Even if gbaji were right, isn't perjury and trying to cover that perjury (in this case, not disclosing how much money you had to the court in an effort to get a lower bail amount, and then structuring these deposits to keep from alerting the government that you lied to said court for bail purposes) illegal, therefore making this structuring illegal in gbaji's "it's only illegal if your trying to cover up another illegal activity" scenario?
Yes. As I've acknowledged at least a couple times already. If you can show that they intended to misrepresent their finances to the court in order to get a lower bond and the transfers were an attempt to conceal that fact *then* you'd have a case. But the mere fact of how they transferred the money isn't proof of criminal action nor can it be used backwards to prove intent to lie (otherwise the whole law is circular and becomes arbitrary). You have to show that they believed that the court was unaware of the defense fund, knew that the court was asking (or expecting) them to include the money in the defense fund when asking about their personal finances, and then prove that they knowingly transferred the money the way they did to conceal this (or to facilitate it).
It's certainly possible that there's evidence to show this. But what most people seem to be making the most noise about isn't sufficient IMO. Enough to look into it, certainly. But not proof. That's all I've been saying here. I have no clue if they were trying to cheat and hide/misuse that money. What I do know is merely having it, transferring it how they did, and even failing to mention it when asked about personal finances does not prove that this was the case. It honestly looks more to me like a couple people who assumed that the defense fund was separate from their personal finances, treated it like it was separate from their personal finances (there's no evidence I've heard that they went on a shopping spree with it or anything), but failed to take the official accounting steps required to legally make it separate from their personal finances.
Maybe I'm more willing to give people the benefit of the doubt and not prejudge their actions, but I can absolutely see people not fully understanding what the court is asking when it talks about personal finances. Most people, when asked how much money they have think about cash on hand and in their bank account(s). Most would probably not think to include money in their 401k, or that IRA they put money into from time to time, or those bond certificates their parents gave them for their college education (unless they need to cash them in to pay off a pimp and buy back all their furniture or something). Are they trying to conceal money they have? Probably not. Most likely they just didn't think of it at the time. And a special fund set aside for a specific purpose (like a college fund or a defense fund) might absolutely not be thought of as "personal finances".
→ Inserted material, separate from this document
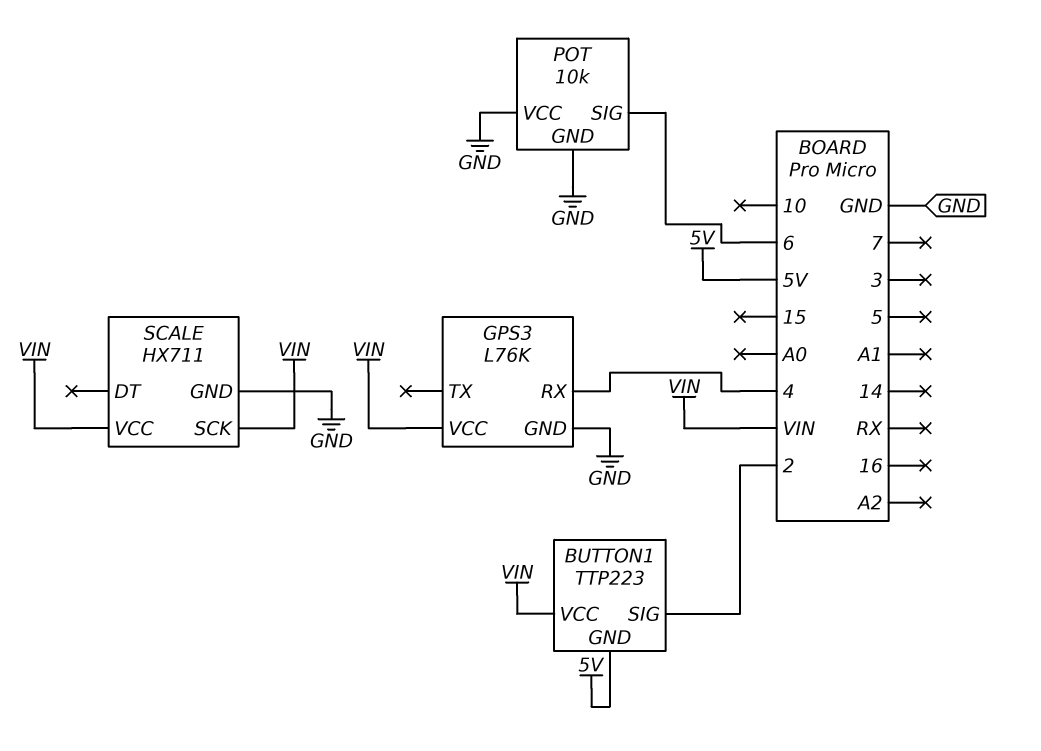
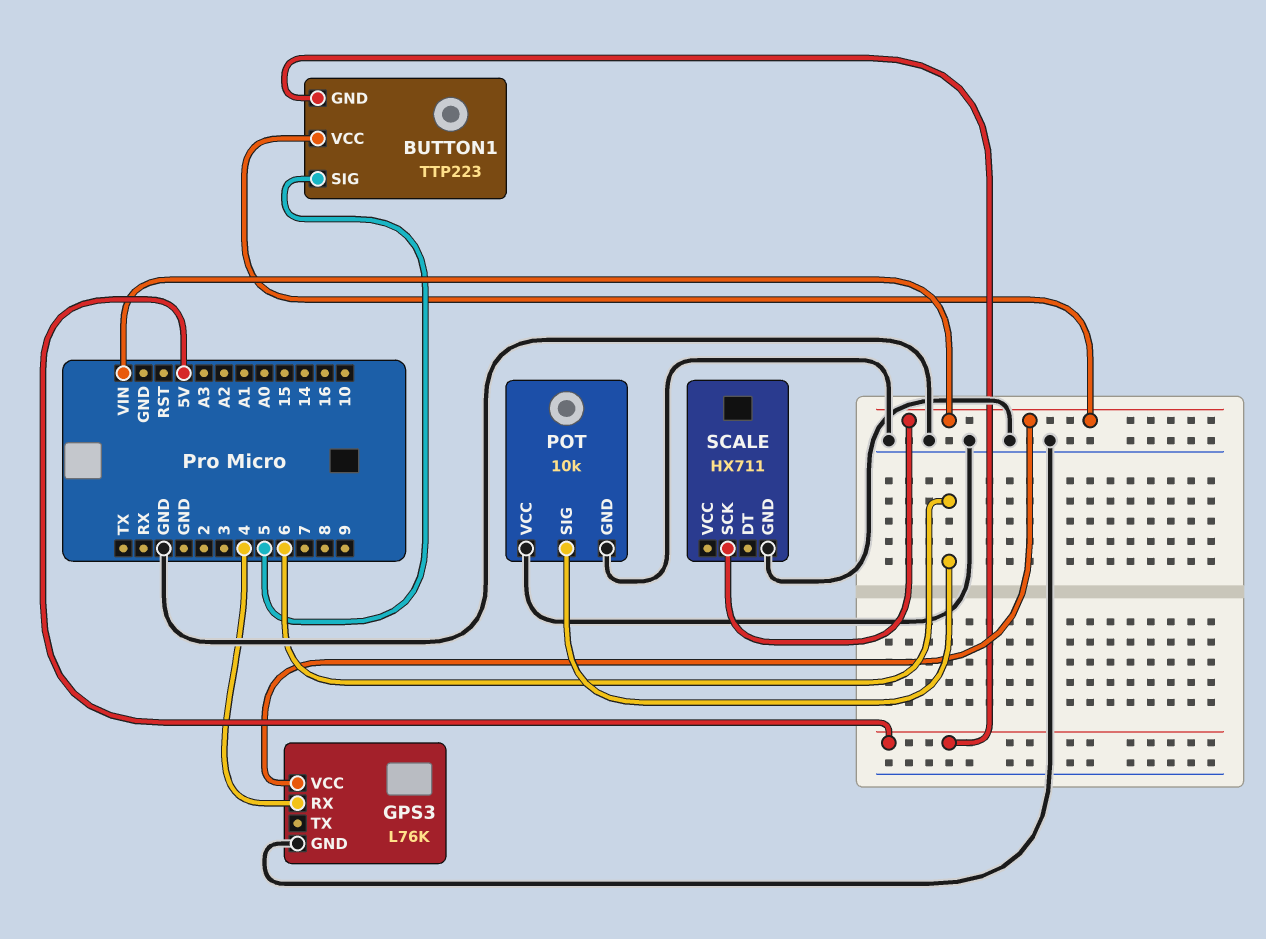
BUTTON1 pin SIG: 2 -> 5
SCALE pin VCC: VIN -> none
A lot of the law in this area (especially perjury) revolves around intent. You can't just work backwards from the actions, assume intent, and then assume violation of the law. Because if you do that then intent becomes meaningless. Everyone who transfers money in increments less than $10k must be in violation of the law, right? If we assume that if someone does that, it must have been to avoid some audit trail, which must have been done to avoid some illegality, so therefore they must have intended to avoid that outcome when they did it. Like I said though, that's circular logic. It always proves someone guilty, so it's a useless methodology to use.